## Document segment:

# # # # # # #

This is the VOA Special English Economics Report.
As the American housing market has cooled, worries about investments based on risky home loans have heated up.
Last month, two hedge funds operated by the investment bank Bear Stearns nearly collapsed under debt. They had borrowed billions of dollars from lenders and invested in securities tied to subprime mortgages.
Bear Stearns agreed to provide over one and one-half billion dollars to rescue one of the funds. Investors in the other could lose everything.
The trouble at Bear Stearns is an example of the risks involved with mortgage-backed securities. These investments have helped drive home ownership rates in the United States to nearly seventy percent. But as interest rates have risen, some homeowners now find it hard to pay their mortgages, and keep their homes.
Americans usually need a mortgage loan to buy a house. Subprime borrowers are people without strong credit histories. Lenders can charge them more because there is a greater chance they will not be able to pay back the loan.

# # # # # # #

(Data excerpts)
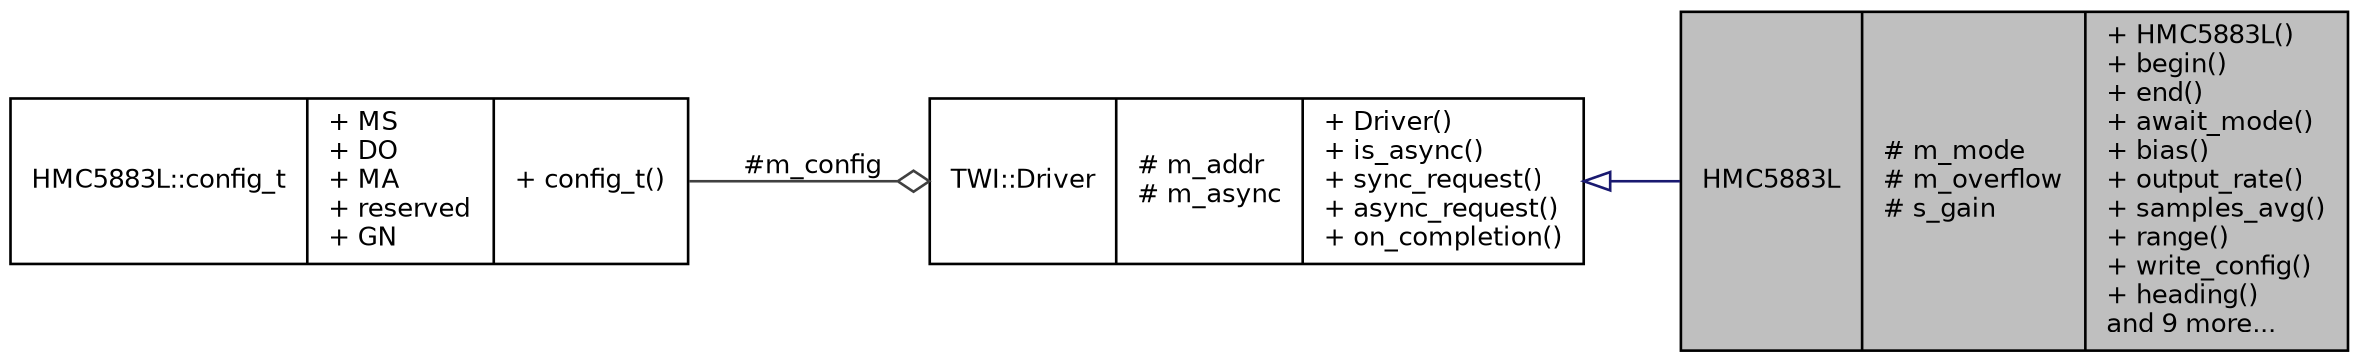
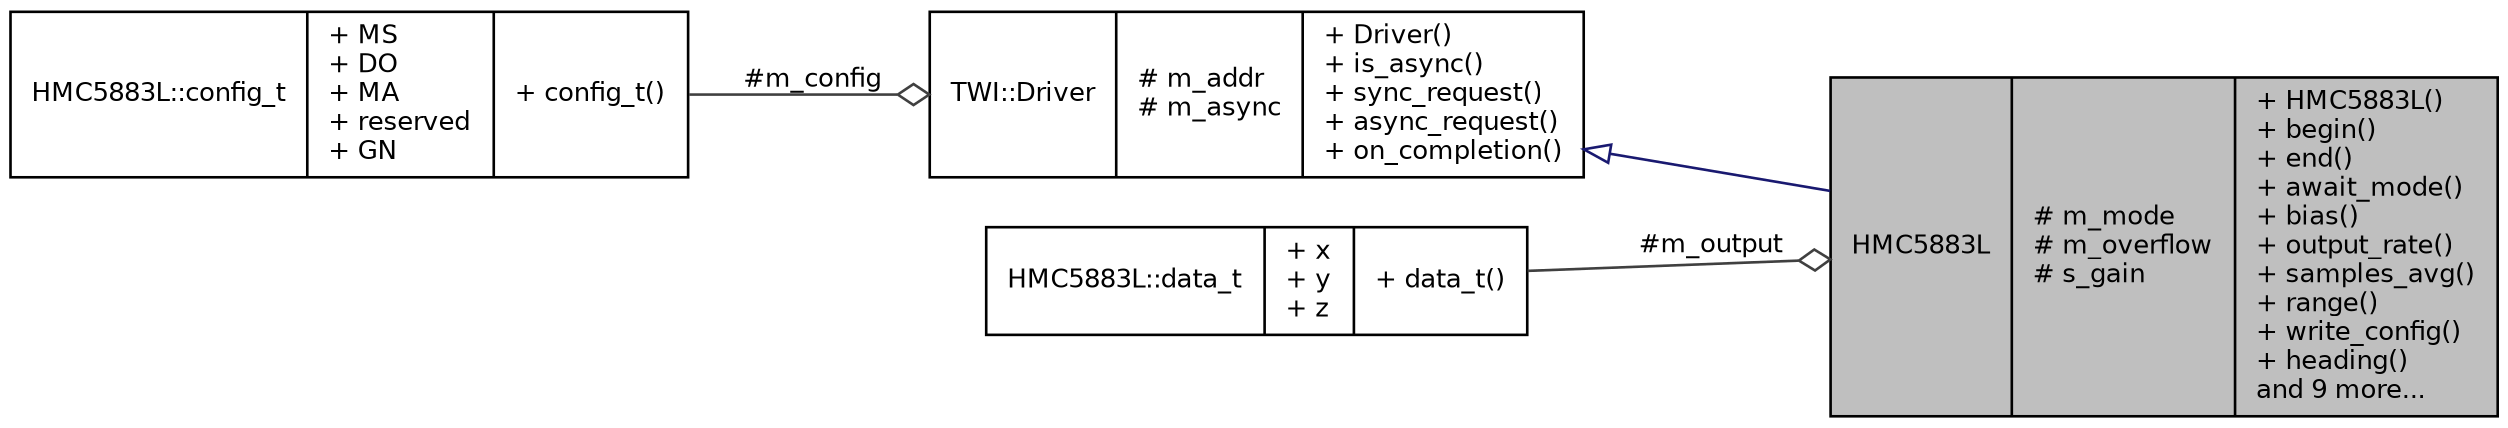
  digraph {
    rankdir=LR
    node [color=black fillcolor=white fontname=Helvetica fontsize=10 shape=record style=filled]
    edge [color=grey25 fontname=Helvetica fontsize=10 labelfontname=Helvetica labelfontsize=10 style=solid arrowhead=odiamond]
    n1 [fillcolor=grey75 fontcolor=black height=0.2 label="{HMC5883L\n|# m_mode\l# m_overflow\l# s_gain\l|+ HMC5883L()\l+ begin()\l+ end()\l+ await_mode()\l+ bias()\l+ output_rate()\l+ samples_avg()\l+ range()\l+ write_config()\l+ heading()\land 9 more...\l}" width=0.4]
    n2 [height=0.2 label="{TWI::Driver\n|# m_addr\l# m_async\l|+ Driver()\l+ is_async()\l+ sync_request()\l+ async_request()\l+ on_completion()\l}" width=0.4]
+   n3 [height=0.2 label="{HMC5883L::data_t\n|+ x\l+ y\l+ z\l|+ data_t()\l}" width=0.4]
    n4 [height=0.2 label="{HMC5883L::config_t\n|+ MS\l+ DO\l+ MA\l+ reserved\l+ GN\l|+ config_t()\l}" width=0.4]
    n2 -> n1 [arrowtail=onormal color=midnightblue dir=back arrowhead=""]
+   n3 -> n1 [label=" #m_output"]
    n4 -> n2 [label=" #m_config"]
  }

# # # # # # #

## Brief:
Answer the following questions using the economics report.
(a) How much money did Bear Stearns agree to provide to rescue one of its hedge funds?
(b) To what level have mortgage-backed securities helped drive home ownership rates in the United States?
(c) According to the report, why can lenders charge subprime borrowers more?

## Finished answer:
(a) Over one and one-half billion dollars.
(b) Nearly seventy percent.
(c) There is a greater chance that these borrowers will not be able to pay back the loan.